(Your objective):
Go through the records below and copy out every line that contains the word "shoulder".

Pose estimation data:

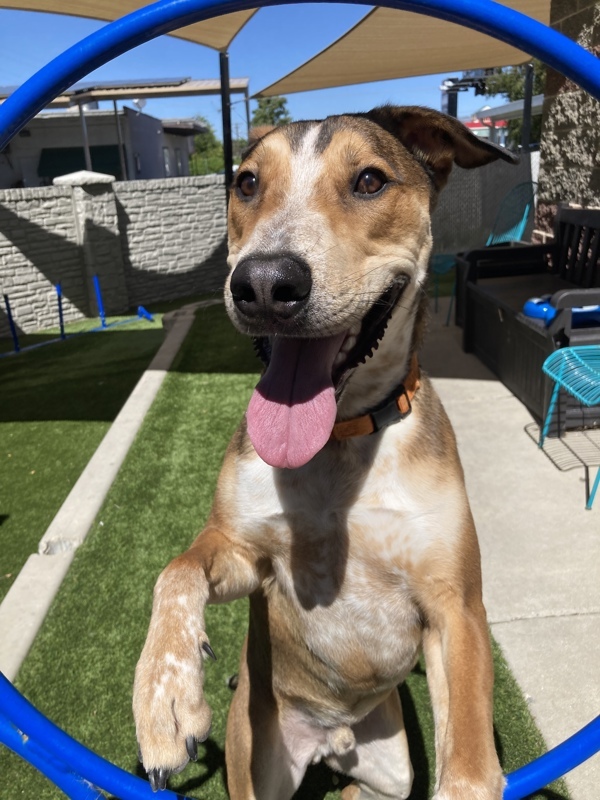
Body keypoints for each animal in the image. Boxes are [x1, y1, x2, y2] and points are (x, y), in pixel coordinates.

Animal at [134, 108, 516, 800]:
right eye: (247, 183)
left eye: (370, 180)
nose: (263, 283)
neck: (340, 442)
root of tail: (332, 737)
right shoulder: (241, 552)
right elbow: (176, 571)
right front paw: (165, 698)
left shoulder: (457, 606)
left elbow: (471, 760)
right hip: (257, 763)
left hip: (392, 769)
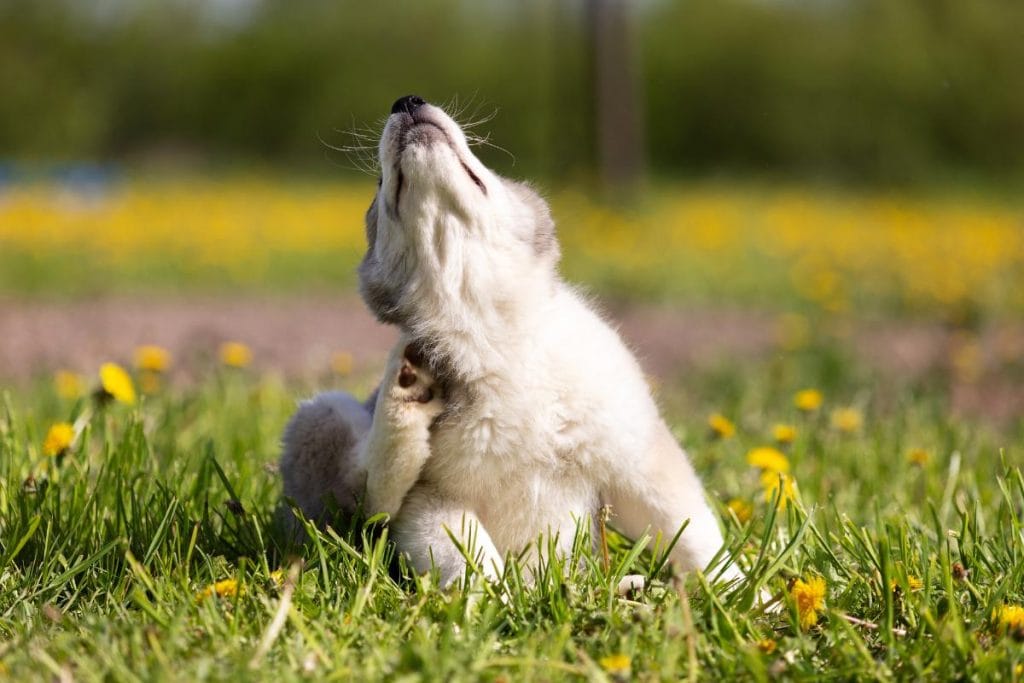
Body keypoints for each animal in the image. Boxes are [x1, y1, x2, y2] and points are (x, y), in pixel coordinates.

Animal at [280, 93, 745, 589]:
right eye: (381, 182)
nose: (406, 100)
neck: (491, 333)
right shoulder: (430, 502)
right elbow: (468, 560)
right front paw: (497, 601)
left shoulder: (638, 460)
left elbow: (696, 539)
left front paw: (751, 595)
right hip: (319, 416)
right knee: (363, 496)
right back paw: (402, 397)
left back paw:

(Your response):
right shoulder: (241, 552)
left shoulder: (457, 606)
right shoulder: (430, 502)
left shoulder: (638, 460)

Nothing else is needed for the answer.